Alors que le jeu Battlefield 3 devrait débarquer prochainement dans nos chaumières, son éditeur se prend les pieds dans le tapis en Norvège...

"This" is war ?

Réussir à se mettre à dos toute la presse vidéoludique d'un pays, il fallait quand même le faire. C'est le tour de force réalisé par la succursale d'Electronic Arts en Norvège. Le développeur a en effet envoyé à tous les magazines un questionnaire plutôt pointu sur les affinités des journalistes des rédactions avec leur franchise Battlefield. Une série d'interrogations assez indiscrètes allant de "Avez-vous joué à tel ou tel jeu ? ", "Etes-vous enthousiaste ou non à l'idée de la sortie de ? " jusqu'à "Etes-vous fan de Call of Duty ?" soit le concurrent direct de Battlefield 3 sur le marché.

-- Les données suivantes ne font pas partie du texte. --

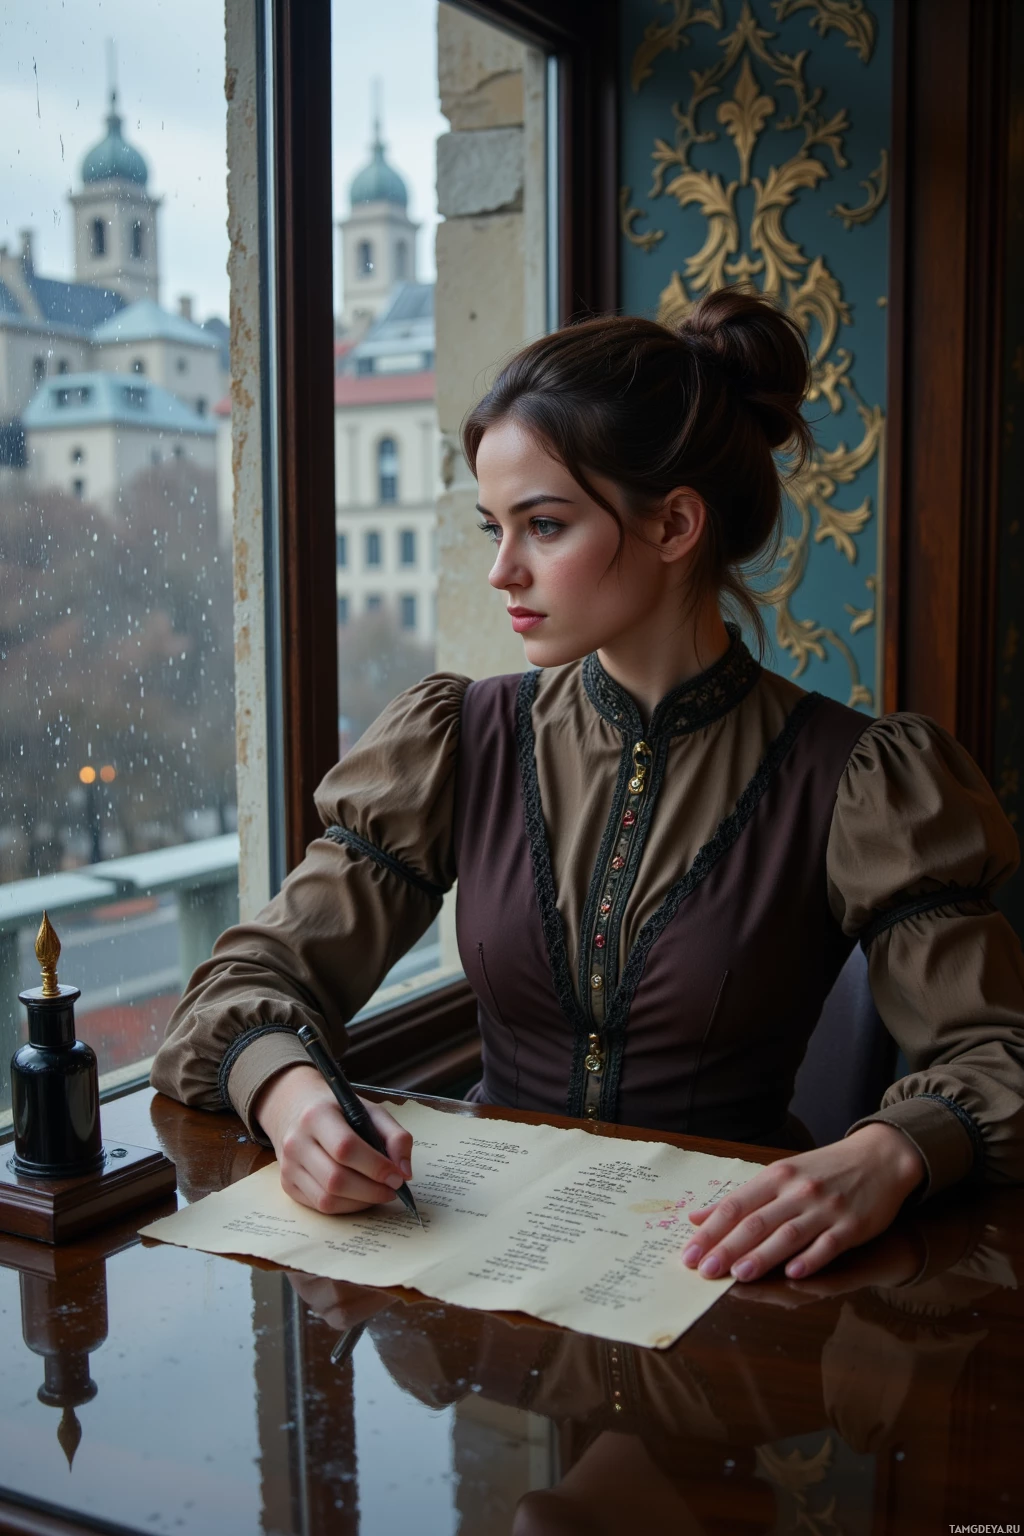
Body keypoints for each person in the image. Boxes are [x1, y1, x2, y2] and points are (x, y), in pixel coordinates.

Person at [151, 287, 1024, 1287]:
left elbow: (998, 1054)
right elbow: (238, 988)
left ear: (674, 524)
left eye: (545, 526)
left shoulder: (860, 777)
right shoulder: (460, 740)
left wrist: (890, 1153)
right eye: (493, 528)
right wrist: (292, 1096)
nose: (503, 572)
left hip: (728, 1295)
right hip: (470, 1280)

But non-avoué de l'opération : se prémunir contre les mauvaises notations potentielles de certains journaux en refusant de leur envoyer des versions tests. Une démarche incroyable qui a provoqué un véritable taulé en Norvège, obligeant les pontes marketing d'Electronic Arts à faire machine arrière et s'excuser platement pour ne pas subir la vindicte de la presse.

Même si cette initiative n'a pas pu aller à son terme, elle en dit déjà bien long sur la liberté d'expression que l'on daignera accorder aux journalistes dans le futur. Sélectionnés, triés sur le volet, fans et parfaitement aseptisés, voilà visiblement les caractéristiques souhaitées par certaines sociétés pour la presse de demain. Les émetteurs d'avis discordants seront probablement envoyés sur une prison sur Mars...

Je pense que nous devrions tous nous spécialiser dans des secteurs beaucoup moins polémiques et dangereux. J'envisage de me lancer dans l'analyse des pommes. Voire des poires. C'est bien plus consensuel puisque visiblement, même en jeu vidéo, on ne peut plus mener ses combats comme on le veut.